Matilde questa volta non potè dissimulare la smorfia: la fece appena visibile, ma la fece.

— Mi rincresce, rispose Alberto, che la casa è piccola e non possiamo offrirti che una cameretta...

— Ma io non ho bisogno di camera nessuna, Ci ho il mio quartiere...

— Dove?

— Là, in quella casetta, se non isbaglio, che mi attende a finestre e porte spalancate.

— Come! sei tu il pigionale del palazzotto?

— Sono io.

— Tanto meglio! Bravissimo!
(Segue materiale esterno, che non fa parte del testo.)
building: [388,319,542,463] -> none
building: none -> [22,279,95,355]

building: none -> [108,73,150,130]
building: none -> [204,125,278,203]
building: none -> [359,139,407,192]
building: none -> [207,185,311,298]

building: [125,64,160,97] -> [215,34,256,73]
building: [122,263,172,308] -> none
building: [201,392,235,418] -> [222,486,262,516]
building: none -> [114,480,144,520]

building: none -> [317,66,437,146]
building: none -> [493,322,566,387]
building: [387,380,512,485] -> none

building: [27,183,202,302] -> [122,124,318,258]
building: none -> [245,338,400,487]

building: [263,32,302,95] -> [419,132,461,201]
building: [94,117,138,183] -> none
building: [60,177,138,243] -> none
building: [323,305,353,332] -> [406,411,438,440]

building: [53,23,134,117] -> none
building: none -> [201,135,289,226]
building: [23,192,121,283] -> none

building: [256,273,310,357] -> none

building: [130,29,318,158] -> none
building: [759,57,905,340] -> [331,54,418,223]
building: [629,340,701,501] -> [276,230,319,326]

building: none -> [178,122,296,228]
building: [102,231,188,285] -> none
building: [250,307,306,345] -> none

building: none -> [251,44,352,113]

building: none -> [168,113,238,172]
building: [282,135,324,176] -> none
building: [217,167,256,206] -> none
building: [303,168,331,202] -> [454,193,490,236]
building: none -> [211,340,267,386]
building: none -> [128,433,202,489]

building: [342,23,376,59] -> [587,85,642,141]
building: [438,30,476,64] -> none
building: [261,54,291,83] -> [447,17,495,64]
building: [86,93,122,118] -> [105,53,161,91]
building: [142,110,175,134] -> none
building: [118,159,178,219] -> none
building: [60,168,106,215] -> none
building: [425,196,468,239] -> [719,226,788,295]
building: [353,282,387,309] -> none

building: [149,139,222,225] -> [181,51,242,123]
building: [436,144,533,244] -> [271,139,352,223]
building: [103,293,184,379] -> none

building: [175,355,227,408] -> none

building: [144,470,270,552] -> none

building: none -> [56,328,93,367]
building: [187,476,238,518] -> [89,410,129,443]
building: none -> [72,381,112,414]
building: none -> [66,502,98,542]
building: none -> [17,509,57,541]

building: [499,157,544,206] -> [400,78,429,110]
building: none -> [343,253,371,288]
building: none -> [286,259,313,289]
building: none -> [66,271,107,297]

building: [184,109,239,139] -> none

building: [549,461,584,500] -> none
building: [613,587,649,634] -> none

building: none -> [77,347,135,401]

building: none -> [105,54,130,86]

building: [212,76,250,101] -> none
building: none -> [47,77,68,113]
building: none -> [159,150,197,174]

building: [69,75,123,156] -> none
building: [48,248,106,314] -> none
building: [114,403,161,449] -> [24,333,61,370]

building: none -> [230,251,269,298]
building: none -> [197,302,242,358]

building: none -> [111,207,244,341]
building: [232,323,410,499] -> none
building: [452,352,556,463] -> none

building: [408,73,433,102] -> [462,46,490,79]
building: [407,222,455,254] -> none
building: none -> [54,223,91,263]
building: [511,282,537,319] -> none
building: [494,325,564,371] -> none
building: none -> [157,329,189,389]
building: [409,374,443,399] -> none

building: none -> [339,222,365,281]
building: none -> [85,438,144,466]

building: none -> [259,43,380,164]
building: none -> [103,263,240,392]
Ecco una bella idea!

Emilio fu subito un prezioso compagno; lui a regolare dieta e passeggiate del convalescente e somministrargli farmaci opportuni; lui a guidare per quelle amene colline escursioni che riuscivano salutifere e dilettevolissime ai grandi e ai piccini; lui a sollazzare questi ultimi con giuochi, racconti ed esercizî ginnastici; lui a dare al padrino la soddisfazione di vincerlo agli scacchi, a far la partita al bigliardo con Alberto e con Cesare; lui a fare a questi due da maestro di caccia, mandandoli sempre più meravigliati della sua abilità di tiratore di cui poi e l’uno e l’altro narravano a gara in famiglia le stupende gesta. Matilde, senza dirsene chiaro il perchè, udiva sempre quei racconti con una mala voglia che era quasi un presentimento di male.

Quella di Emilio fu una perfezione di dissimulazione che avrebbe ingannato qualunque.